= Al Ali (tribe) =

Bedouin tribe of the United Arab Emirates

The Al Ali (آل علي; singular Al-Aleeli Arabic: العليلي) is a tribe of the Arabian Peninsula, notably in the United Arab Emirates. The tribe originally settled the island of Siniyah off Umm Al Quwain, later moving to the mainland and building a fort and defensive wall there in the late 1700s, founding the Emirate of Umm Al Quwain (later a Trucial State and then one of the United Arab Emirates). The emirate consists in the main of the coastal city of Umm Al Quwain and the inland oasis town of Falaj Al Mualla, some 30 km from the coast.

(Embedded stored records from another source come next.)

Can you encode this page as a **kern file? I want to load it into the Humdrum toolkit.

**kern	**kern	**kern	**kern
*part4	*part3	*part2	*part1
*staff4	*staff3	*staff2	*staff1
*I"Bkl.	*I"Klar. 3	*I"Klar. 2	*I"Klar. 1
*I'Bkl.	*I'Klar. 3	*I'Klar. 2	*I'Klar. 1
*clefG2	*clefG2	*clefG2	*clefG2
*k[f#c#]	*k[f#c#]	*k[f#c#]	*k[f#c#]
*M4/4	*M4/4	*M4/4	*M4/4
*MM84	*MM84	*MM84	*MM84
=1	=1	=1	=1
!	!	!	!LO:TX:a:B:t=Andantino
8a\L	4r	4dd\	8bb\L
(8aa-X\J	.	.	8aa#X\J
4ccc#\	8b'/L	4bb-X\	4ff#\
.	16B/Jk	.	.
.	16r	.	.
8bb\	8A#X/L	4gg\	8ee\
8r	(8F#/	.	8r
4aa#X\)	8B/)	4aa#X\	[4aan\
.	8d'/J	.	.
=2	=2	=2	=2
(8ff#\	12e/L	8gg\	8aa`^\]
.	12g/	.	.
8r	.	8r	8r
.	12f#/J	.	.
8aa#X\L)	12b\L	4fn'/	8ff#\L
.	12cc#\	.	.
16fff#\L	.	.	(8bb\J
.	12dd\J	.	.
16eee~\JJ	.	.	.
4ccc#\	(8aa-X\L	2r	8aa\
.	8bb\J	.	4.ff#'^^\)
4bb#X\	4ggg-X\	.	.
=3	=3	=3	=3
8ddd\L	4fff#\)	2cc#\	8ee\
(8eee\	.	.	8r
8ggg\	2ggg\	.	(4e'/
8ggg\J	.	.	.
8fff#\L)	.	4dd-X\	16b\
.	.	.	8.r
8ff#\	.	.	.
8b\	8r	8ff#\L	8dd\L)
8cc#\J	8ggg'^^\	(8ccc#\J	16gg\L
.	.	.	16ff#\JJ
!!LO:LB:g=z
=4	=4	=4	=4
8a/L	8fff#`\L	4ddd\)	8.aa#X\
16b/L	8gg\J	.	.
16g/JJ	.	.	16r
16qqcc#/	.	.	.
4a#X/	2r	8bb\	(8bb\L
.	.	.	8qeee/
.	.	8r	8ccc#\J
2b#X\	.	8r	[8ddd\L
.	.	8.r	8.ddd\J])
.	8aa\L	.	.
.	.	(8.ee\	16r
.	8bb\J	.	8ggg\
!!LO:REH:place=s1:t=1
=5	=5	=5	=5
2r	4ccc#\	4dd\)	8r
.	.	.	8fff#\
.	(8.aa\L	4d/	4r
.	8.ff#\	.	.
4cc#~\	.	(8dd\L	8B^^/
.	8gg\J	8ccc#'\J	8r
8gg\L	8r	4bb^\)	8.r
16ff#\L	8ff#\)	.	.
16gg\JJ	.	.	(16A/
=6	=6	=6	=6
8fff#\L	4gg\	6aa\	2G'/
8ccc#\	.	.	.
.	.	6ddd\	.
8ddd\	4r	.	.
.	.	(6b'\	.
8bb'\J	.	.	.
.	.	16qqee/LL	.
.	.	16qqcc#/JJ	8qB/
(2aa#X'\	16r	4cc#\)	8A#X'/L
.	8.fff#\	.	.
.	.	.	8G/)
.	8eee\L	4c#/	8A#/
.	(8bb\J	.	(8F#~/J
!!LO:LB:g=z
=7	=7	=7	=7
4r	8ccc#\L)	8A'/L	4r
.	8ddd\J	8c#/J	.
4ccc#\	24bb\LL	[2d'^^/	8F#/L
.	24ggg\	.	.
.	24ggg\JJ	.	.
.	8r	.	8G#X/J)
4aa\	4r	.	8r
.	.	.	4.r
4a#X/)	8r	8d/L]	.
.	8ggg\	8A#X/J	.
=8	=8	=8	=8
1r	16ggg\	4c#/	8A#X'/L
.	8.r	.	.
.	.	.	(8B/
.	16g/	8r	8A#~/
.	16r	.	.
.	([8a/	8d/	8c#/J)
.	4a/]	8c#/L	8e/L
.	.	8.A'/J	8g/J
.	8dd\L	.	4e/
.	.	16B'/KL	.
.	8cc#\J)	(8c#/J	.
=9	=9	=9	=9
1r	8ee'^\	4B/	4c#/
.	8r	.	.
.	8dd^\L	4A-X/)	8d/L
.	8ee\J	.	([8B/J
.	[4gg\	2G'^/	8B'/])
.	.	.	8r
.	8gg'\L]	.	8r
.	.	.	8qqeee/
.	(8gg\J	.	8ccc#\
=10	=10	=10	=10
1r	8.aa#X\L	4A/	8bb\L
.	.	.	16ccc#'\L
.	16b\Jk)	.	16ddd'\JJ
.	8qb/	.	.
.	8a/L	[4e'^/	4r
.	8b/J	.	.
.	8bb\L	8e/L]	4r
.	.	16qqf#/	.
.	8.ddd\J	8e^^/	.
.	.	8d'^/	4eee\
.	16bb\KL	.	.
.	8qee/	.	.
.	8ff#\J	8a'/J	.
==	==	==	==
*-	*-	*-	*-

Umm Al Quwain was distinguished among the Trucial States by the predominance of the Al Ali, who also constituted the tribe of the ruling family. The ruling family, known as Al Mualla, belonged to the Al Ali tribe. This contrasted with neighbouring Ajman, where the ruling family originated from a section of the Na’im, which constituted a minority among the local population.

The tribe was recorded by historian JG Lorimer as comprising 1,000 settled families in Umm Al Quwain, 200 in Sharjah and 150 in Ras Al Khaimah as well as some 140 nomadic families. The inland settlement of Falaj Al Ali was also fortified, including a trio of watchtowers (Murabbaa) which dominate the wide and fertile wadi there. This settlement later became known, after the ruling family, as Falaj Al Mualla.

According to Lorimer, approximately 5,000 Al Ali lived in the town of Umm Al Quwain, while the tribe also constituted the sole tribal population of Falaj Al Ali. The nomadic section inhabited the area between Umm Al Quwain and Jazirah Al Hamra and could support the ruler of Umm Al Quwain in times of conflict. The 1968 census recorded 2,862 Al Ali in Umm Al Quwain and 1,445 in Ras Al Khaimah, with a total recorded population of 5,058.

Historically, many Al Ali participated in the pearling industry. Despite Umm Al Quwain’s maritime economy, only one seagoing merchant vessel was registered to the emirate in 1905. Most of the date plantations cultivated by Al Ali tribesmen were owned by members of the ruling family. The name Al Mualla was used for the ruling family and was also applied to the tribe by their kinsmen, the Arab Al Ali, who had settled in the Shibkuh district of Persia.